« Saint Laurent », de Bertrand Bonello : Le parfum d’une époque
Dans Saint Laurent, Bertrand Bonello filme le génie créateur
du grand couturier et son inscription dans la décennie 1966-1976.
dans l’hebdo N° 1320 Acheter ce numéro
«J ’ai créé un monstre, et il faut que je vive avec », confie Saint Laurent, le fameux couturier héros du nouveau film, au titre éponyme, de Bertrand Bonello. Le « monstre » en question, c’est son génie créatif, qui oblige Yves Saint Laurent à ne cesser de produire, à trouver des idées. Et, comme il n’est pas homme à faire fructifier des recettes mais à chercher, il lui faut se renouveler. C’est-à-dire vivre, toujours, avec une ambition démesurée. Saint Laurent montre quel est le prix de cette exigence. D’autant que le couturier n’est pas un être d’une grande solidité et qu’il traverse une période de dérèglement de tous les sens. Cette période, c’est la décennie 1966-1976, que le cinéaste a choisie autant pour l’excellence des collections que propose Saint Laurent alors, que pour l’époque, excessive et sulfureuse, dont Jean-Jacques Schuhl, dans Ingrid Caven, avait déjà ressuscité le parfum. Chez Bonello, Saint Laurent est donc un camé grandiose, dont le caractère introspectif est toujours préservé par un Gaspard Ulliel tout en retenue, tentant de dissoudre dans la drogue et l’alcool son angoisse, entre deux collections audacieuses.

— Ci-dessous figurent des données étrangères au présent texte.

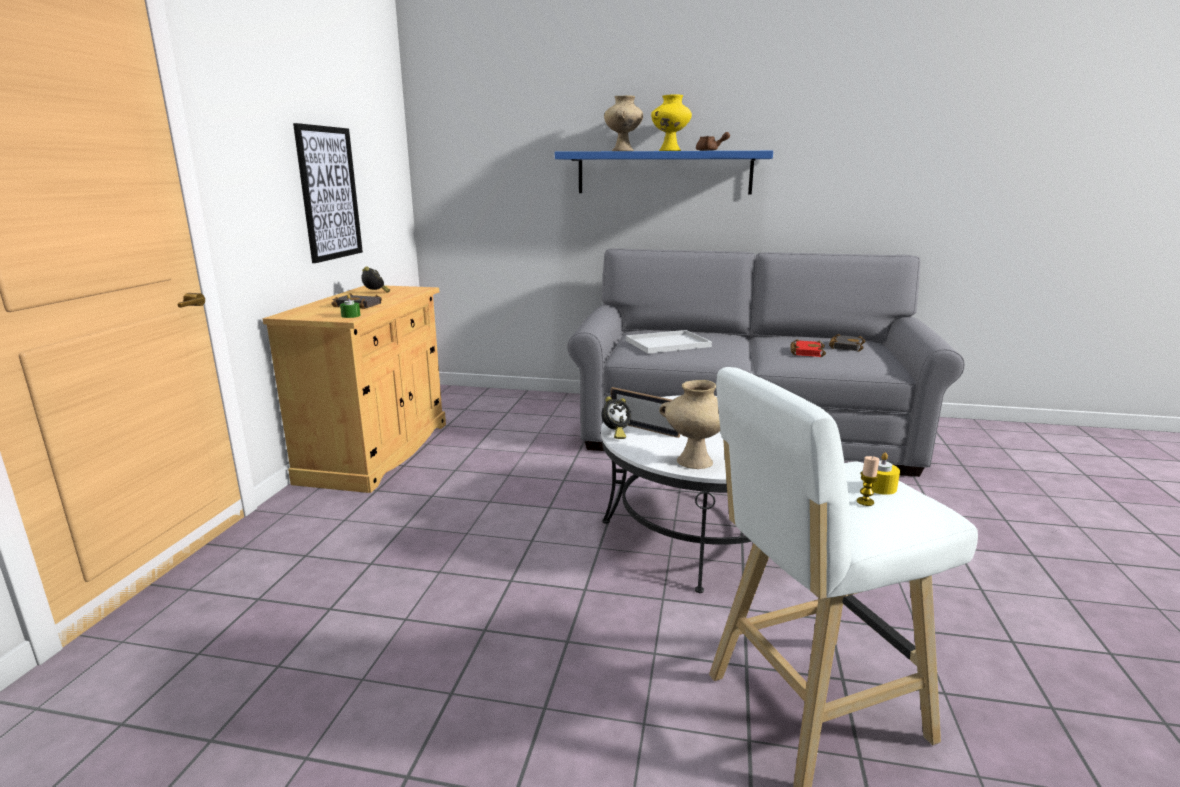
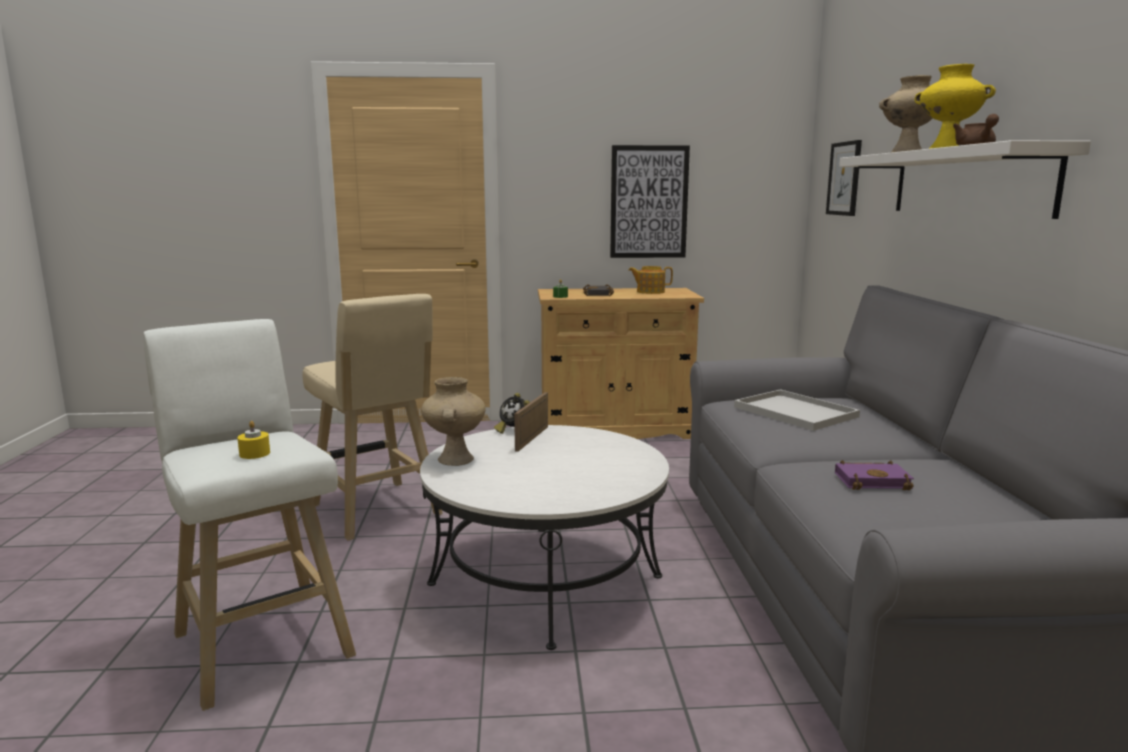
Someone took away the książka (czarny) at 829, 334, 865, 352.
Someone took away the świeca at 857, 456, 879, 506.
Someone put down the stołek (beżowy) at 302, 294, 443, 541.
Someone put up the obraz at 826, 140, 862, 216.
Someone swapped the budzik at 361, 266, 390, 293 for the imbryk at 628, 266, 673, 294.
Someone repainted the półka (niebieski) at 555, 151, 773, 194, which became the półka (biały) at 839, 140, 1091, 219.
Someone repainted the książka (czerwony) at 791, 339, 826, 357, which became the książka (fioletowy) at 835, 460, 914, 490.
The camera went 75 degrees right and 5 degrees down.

Bertrand Bonello n’a pratiquement filmé qu’en intérieur, de l’atelier au studio de création, des boîtes de nuit aux chambres d’appartement. Il rend ainsi le sentiment d’enfermement d’un petit monde épris de beauté absolue, sans oublier les échappées régulières de Saint Laurent au Maroc, qui n’ont pas été sans influence. Il a été ainsi l’un des premiers créateurs de mode à présenter des modèles inspirés par les cultures d’autres continents. Saint Laurent, film vibrant, loin du biopic illustratif, immerge son spectateur dans ces années grâce aux musiques (très riche bande sonore, comme toujours chez Bonello), aux couleurs, aux costumes aussi bien sûr. Et montre un Saint Laurent dont la création est en phase avec son temps : le pop art, le psychédélisme, la libération des femmes… Dans une séquence frontale à sa manière, l’écran est divisé en deux, avec d’un côté des images d’archives des grands événements historiques (Mai 68, les Black Panthers, le printemps de Prague…) et de l’autre un défilé de modèles de cette période. Une manière de suggérer que, si Yves Saint Laurent vivait dans un monde parallèle à l’histoire en train de se faire, il n’y était pas imperméable. Saint Laurent raconte aussi deux histoires d’amour extraordinaires. La plus passionnelle : celle qu’a connue Yves Saint Laurent avec un dandy, Jacques de Bascher (Louis Garrel, qui s’est fait un look à la Freddy Mercury), charnelle et dangereuse, qui a bouleversé pendant des années le couturier, même après leur rupture et la disparition de Bascher, mort du sida. La plus durable : celle, bien sûr, entre Saint Laurent et Pierre Bergé (Jérémie Renier). Comme on le sait, Pierre Bergé a facilité et même contrôlé le biopic de Jalil Lespert, Yves Saint Laurent, sorti au début de l’année, et s’est opposé à la production du film de Bertrand Bonello. Le rôle que lui fait tenir ce dernier ne se révèle pourtant pas négatif. Non seulement il a été un grand chef d’entreprise de la marque « YSL » – cf. la formidable scène de négociation avec un homme d’affaires américain. Mais il a été un authentique amoureux, protégeant Saint Laurent non seulement pour le garder à lui mais aussi parce que celui-ci en avait besoin.
Plus le film avance, plus l’émotion prend de l’ampleur, la création devenant pour Saint Laurent toujours plus exigeante. Bertrand Bonello a eu aussi cette idée splendide, dans la dernière demi-heure de son film, d’introduire des séquences montrant YSL à la fin de sa vie. La profonde mélancolie de Saint-Laurent y est palpable dans tous les plans. D’autant que le cinéaste a demandé à Helmut Berger d’interpréter ce rôle. Helmut Berger, comédien viscontien, témoin d’une époque décidément révolue.